_Task item_
Copy each line from the entries that the word "KiCad" appears in.

_Material provided_
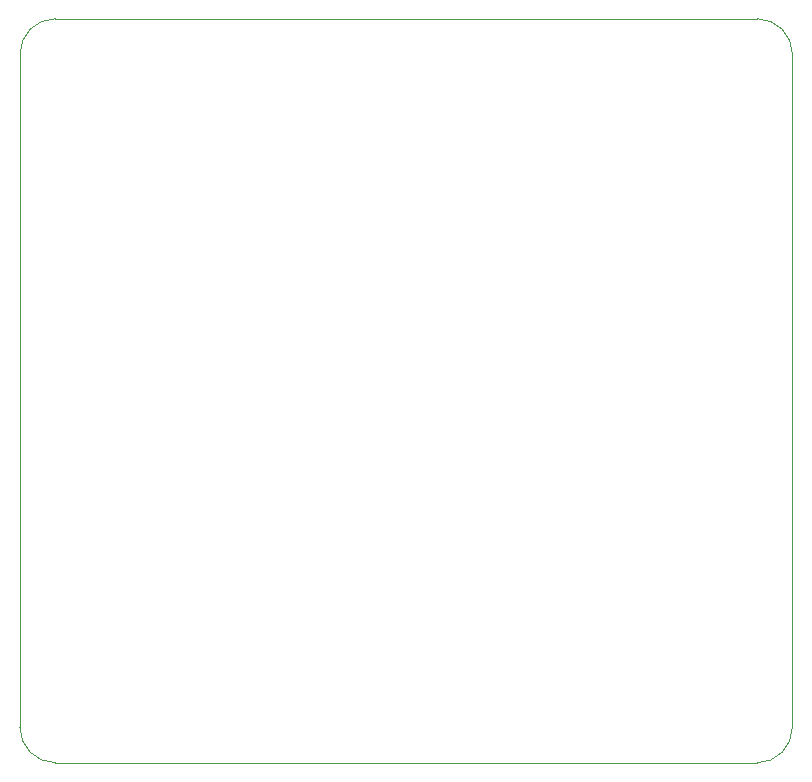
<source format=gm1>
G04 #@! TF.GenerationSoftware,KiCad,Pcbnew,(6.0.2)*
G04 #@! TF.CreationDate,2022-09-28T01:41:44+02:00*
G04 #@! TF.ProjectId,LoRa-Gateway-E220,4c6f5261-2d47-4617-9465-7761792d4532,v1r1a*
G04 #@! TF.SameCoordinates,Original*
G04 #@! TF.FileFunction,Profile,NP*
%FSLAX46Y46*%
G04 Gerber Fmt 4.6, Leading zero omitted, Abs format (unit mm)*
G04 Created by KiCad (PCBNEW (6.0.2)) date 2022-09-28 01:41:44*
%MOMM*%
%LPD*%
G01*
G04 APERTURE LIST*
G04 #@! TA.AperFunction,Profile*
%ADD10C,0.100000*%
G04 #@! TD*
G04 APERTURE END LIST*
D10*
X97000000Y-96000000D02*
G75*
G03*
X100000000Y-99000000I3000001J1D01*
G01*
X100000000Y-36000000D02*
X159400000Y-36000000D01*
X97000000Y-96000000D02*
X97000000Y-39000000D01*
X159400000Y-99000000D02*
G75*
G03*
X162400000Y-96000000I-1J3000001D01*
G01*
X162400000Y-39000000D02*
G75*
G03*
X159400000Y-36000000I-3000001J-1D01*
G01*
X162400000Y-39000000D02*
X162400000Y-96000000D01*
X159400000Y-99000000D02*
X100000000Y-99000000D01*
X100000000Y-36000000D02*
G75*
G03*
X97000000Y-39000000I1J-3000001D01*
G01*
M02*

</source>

_Answer to this task_
G04 #@! TF.GenerationSoftware,KiCad,Pcbnew,(6.0.2)*
G04 Created by KiCad (PCBNEW (6.0.2)) date 2022-09-28 01:41:44*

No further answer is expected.